■ Exercise instructions
A - Return the Royal Mailbag text word for word from "Tim: I truly" to "although not completely.".
B - Carry the Sacramento Kings mailbag text forward from its final sentence.
-- START Text provided --
You asked, we answered!

Kimani Okearah -

Welcome back to the Royal Mailbag! We had some great questions offered to us in the comments, so let’s dive right in!

From Rob Hessing via the comments: How would you go about addressing the Kings’ interior defensive woes? And looking to next year, would free agents Ed Davis, Javale McGee (or someone else) fill the void for a front line that promised to include Bagley, Giles, and Bjelica?

Tim: I truly believe Marvin Bagley has both the skill set and the desire to eventually become a rim protector for the Kings. He won’t turn into the unicorn, switchable defender that Willie was projected to be, but he’ll be a top-20 shot-blocker in the league, and quite possibly much better than that. Outside of paint protection, a significant part of Sacramento’s interior defensive woes stem from their lack of size on the perimeter. De’Aaron Fox is incredibly inconsistent, Buddy tries hard but isn’t particularly adept, and Iman Shumpert is out-sized and overpowered on a nightly basis. If De’Aaron can fully commit to both ends of the floor and Vlade Divac can actually acquire a quality small forward, many of the interior issues will begin to disappear, although not completely.
-- END Text provided --
-- START Record excerpts --
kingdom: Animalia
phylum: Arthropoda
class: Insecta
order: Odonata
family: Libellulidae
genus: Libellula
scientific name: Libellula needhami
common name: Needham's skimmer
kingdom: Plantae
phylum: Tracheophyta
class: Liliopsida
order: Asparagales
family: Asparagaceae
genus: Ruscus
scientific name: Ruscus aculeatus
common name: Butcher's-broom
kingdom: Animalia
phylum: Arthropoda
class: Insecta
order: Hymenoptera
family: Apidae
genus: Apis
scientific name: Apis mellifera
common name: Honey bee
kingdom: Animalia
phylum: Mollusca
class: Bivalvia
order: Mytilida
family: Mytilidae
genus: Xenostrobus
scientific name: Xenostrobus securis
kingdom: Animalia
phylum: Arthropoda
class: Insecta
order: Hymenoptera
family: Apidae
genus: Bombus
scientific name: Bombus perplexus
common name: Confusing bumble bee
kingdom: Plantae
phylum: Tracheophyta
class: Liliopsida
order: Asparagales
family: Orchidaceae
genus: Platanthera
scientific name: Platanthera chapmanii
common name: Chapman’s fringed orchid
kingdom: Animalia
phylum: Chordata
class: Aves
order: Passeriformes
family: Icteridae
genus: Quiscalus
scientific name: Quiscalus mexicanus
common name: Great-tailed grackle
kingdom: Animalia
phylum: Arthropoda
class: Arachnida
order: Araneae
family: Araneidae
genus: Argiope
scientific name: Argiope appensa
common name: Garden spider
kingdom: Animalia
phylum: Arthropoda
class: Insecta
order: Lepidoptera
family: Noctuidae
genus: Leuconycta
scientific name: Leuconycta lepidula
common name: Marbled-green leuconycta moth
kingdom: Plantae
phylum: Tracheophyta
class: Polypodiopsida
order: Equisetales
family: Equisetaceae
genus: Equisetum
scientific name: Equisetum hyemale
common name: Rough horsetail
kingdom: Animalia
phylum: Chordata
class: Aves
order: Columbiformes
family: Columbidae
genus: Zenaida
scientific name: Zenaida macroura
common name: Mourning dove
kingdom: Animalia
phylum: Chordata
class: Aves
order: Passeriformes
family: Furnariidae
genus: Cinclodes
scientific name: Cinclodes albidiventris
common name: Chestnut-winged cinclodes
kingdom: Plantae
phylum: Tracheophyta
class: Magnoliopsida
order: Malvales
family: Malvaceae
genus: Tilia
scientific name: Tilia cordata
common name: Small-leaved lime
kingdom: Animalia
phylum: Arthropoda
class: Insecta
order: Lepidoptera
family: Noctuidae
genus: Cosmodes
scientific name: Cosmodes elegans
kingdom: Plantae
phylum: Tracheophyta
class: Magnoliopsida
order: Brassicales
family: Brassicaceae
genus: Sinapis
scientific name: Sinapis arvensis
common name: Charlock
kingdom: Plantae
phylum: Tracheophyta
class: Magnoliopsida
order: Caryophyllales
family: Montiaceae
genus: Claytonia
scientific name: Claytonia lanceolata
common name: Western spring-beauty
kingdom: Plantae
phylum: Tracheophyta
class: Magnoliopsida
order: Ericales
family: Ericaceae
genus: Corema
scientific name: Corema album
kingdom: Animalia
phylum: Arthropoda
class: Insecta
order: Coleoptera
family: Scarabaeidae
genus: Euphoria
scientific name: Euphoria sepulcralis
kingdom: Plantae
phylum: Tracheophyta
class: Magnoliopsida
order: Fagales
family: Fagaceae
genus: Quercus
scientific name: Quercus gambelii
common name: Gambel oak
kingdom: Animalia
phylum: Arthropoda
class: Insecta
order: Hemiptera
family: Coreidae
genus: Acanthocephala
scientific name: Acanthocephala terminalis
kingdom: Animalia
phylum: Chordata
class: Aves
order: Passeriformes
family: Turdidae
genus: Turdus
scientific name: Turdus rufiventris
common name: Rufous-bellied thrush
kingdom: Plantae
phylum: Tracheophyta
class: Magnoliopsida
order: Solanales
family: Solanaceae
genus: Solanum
-- END Record excerpts --
■ Answers to each task
A -
Tim: I truly believe Marvin Bagley has both the skill set and the desire to eventually become a rim protector for the Kings. He won’t turn into the unicorn, switchable defender that Willie was projected to be, but he’ll be a top-20 shot-blocker in the league, and quite possibly much better than that. Outside of paint protection, a significant part of Sacramento’s interior defensive woes stem from their lack of size on the perimeter. De’Aaron Fox is incredibly inconsistent, Buddy tries hard but isn’t particularly adept, and Iman Shumpert is out-sized and overpowered on a nightly basis. If De’Aaron can fully commit to both ends of the floor and Vlade Divac can actually acquire a quality small forward, many of the interior issues will begin to disappear, although not completely.

B -
Ed Davis is probably my favorite free agent target to come off of the bench behind Nemanja Bjelica and Marvin Bagley, while Kosta Koufos could always be brought back to fill his same role as backup defender and rebounder. Another under-the-radar signing who would fit the timeline a little better than the veterans above? Jordan Bell. He’s a restricted free agent, meaning the Golden State Warriors could theoretically match any deal sent his way, but an early contract offer may scoop up a potential piece in free agency.

From king4life via the comments: With seemingly every team having cap space this year, would you be okay with the Kings sitting out free agency and not giving out a big contract to someone? This summer feels a lot like 2016 when everyone had cap space a a ton of players got overpaid.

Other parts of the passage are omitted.